German chancellor Olaf Scholz has lost a confidence vote – putting the European Union’s most populous member and biggest economy on course to hold an early election in late February.
Mr Scholz won the support of 207 MPs in the 733-seat lower house, or Bundestag, while 394 voted against him and 116 abstained. That left him far short of the majority of 367 needed to win.
Mr Scholz leads a minority government after his unpopular and notoriously rancorous three-party coalition collapsed in November when he dismissed his finance minister in a dispute over how to revitalise Germany’s stagnant economy.
Leaders of several major parties then agreed that a parliamentary election should be held on 23 February, seven months earlier than originally planned.
The confidence vote was needed because post-Second World War Germany’s constitution does not allow the Bundestag to dissolve itself.
President Frank-Walter Steinmeier has to decide whether to dissolve parliament and call an election. He has 21 days to make that decision and, because of the planned timing of the election, is expected to do so after Christmas. Once parliament is dissolved, the election must be held within 60 days.
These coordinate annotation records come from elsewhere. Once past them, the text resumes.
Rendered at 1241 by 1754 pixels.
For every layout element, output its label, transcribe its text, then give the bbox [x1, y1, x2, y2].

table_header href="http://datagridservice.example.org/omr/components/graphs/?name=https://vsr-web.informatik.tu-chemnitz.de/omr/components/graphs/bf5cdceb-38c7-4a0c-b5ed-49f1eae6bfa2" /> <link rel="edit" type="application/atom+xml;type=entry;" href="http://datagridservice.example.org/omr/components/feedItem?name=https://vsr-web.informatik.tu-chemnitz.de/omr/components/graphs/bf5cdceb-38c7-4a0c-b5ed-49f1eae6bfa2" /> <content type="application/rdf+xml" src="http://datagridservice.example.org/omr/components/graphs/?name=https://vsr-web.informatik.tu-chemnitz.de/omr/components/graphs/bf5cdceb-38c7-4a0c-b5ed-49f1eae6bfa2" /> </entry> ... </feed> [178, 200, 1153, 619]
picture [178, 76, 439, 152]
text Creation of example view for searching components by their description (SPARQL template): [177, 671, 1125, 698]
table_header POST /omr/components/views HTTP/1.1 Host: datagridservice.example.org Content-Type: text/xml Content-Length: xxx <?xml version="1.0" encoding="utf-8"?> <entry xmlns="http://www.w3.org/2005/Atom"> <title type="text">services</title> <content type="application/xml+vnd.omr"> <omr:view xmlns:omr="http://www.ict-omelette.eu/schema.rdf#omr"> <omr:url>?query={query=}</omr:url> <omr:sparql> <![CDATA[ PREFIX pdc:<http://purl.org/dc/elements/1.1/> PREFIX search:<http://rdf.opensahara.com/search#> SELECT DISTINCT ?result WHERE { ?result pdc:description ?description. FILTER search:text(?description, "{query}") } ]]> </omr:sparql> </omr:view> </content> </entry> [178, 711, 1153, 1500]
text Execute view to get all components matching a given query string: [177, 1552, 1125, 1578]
In practice, the campaign is already well underway, and Monday’s three-hour debate reflected that. Mr Scholz, a centre-left Social Democrat, told MPs that the election will determine whether “we, as a strong country, dare to invest strongly in our future”, asking: “Do we have confidence in ourselves and our country, or do we put our future on the line? Do we risk our cohesion and our prosperity by delaying long-overdue investments?”
His pitch to voters includes pledges to “modernise” Germany’s strict self-imposed rules on running up debt, to increase the national minimum wage, and to reduce VAT on food. Centre-right challenger Friedrich Merz accused Mr Scholz of “leaving the country in one of its biggest economic crises in post-war history”.
“You’re standing here and saying, business as usual, let’s run up debt at the expense of the younger generation, let’s spend money, and the word ‘competitiveness’ [in relation to] the German economy didn’t come up once in the speech you gave today,” Mr Merz said.
The chancellor said that Germany is Ukraine’s biggest military supplier in Europe, and that he wants to keep that up, but he underlined his insistence that he will not supply long-range Taurus cruise missiles, because of concerns about escalating the war with Russia, or send German troops into the conflict.
“We will do nothing that jeopardises our own security,” he said. Mr Merz, who has been open to sending the long-range missiles, said that Germany didn’t need “any lectures on war and peace” from Mr Scholz’s party.
He said, however, that the political rivals in Berlin are united in an “absolute will to do everything so that this war in Ukraine ends as quickly as possible”.
Polls show Mr Scholz’s party trailing well behind Mr Merz’s main opposition Union bloc, which is in the lead.
Germany’s vice-chancellor, Robert Habeck, of the environmentalist Greens, the remaining partner in Mr Scholz’s government, is also bidding for the top job, although his party is further back in the polls.
The far-right Alternative for Germany (AfD), which is polling strongly, has nominated Alice Weidel as its candidate for chancellor, but has little chance of its candidate taking the job because other parties refuse to work with it.
Germany’s electoral system traditionally produces coalitions, and polls show no party anywhere near an absolute majority on its own.
The election is expected to be followed by weeks of negotiations to form a new government.
Confidence votes are rare in Germany: this was only the sixth time in its post-war history that a chancellor had called one. The last was in 2005, when the then chancellor Gerhard Schroeder engineered an early election that was narrowly won by centre-right challenger Angela Merkel.